GIVEN TEXT |
::::::::::

Elise Marquis took over as director of Yas SeaWorld Research and Rescue two years ago. The institution is touted as the Middle East and North Africa region’s first integrated marine research, rescue, rehabilitation, return, and education center, and is located on Yas Island in Abu Dhabi, near to the Seaworld amusement park.

Marquis spoke with Arab News en Francais about her 20-year experience in marine research and consultation, as well as her vision for the institute and the obstacles it faces.

She stated that she has worked on a wide range of projects all around the world, particularly in the MENA region. Her research in marine ecology has concentrated on subjects such as planktonic variety, carbon and nutrient cycling, pelagic (upper layers of the sea) food web dynamics, ecosystem functioning, and coastal habitat restoration.

“My motivation is to understand how marine ecosystems work, how they are influenced by external factors, and how they can demonstrate resilience,” she explained.

She stated that since starting her employment in Abu Dhabi, she has built a research program for her firm and chosen the team that would contribute to its success. She stated that a lot of planning is needed to guarantee that the center is ready for the numerous initiatives it will undertake, which will entail the use of field equipment, experimental tank systems, and laboratory equipment, among other things.

Furthermore, the center’s continued expansion includes relationships with government, academic, and stakeholder entities, particularly for its rescue and research initiatives.

“Our vision at Yas SeaWorld Research and Rescue is to lead marine conservation and environmental protection throughout the UAE and the wider region,” Marquis stated.

She noted that the center is a one-of-a-kind institution capable of developing completely integrated programs concentrating on education, research, rescue, rehabilitation, and return to benefit the Arabian Gulf’s marine ecology as a whole.

“We hope to become a hub where knowledge is shared and passed on to the next generations of marine scientists by joining forces with the already well-established scientific community and supporting the UAE’s marine conservation efforts,” she said, adding that one of the goals is to increase public engagement and inspire people to help preserve marine biodiversity.

This ambition, according to Marquis, will be realized through the efforts of a team of marine conservation experts and specialists, as well as the use of cutting-edge facilities and equipment.

An experimental marine ecology laboratory and a 345-square-meter aquaculture facility with live feed culture rooms, brood stock, and grow out and larvae tanks are among the facilities. A 12.5-meter research vessel provides direct access to the Arabian Gulf for research teams.

As part of three major projects, the center is active in a wide range of activities, including teaching, research, and rescue/rehabilitation/return.

“The public will soon be able to witness it as we prepare to receive pre-booked visitors in our facility,” Marquis stated.

Through its rescue, rehabilitation, and return program, the institution is also assisting the Environment Agency — Abu Dhabi’s animal rescue network.

In terms of community engagement, and in accordance with the UAE’s announcement of 2023 as the Year of Sustainability, the center is hosting a number of beach clean-up events, two of which have already taken place.

::::::::::

(Dataset items)
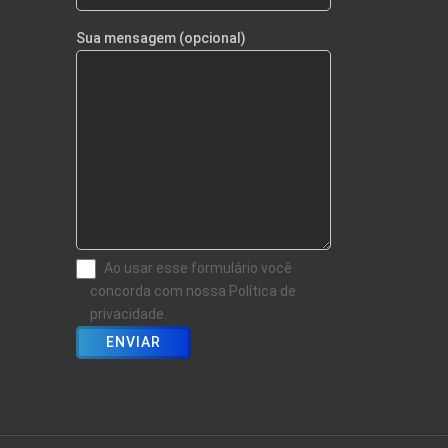
Sua mensagem (opcional)
Ao usar esse formulário você
concorda com nossa Política de
privacidade.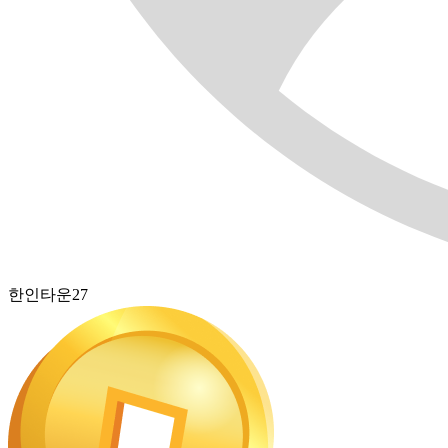
한인타운27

::::::::::

TASK OBJECTIVE | Reproduce the stretch of the article about Yas SeaWorld Research and Rescue from "She noted that" through "as a whole." word for word.

RESULT OF THIS TASK |
She noted that the center is a one-of-a-kind institution capable of developing completely integrated programs concentrating on education, research, rescue, rehabilitation, and return to benefit the Arabian Gulf’s marine ecology as a whole.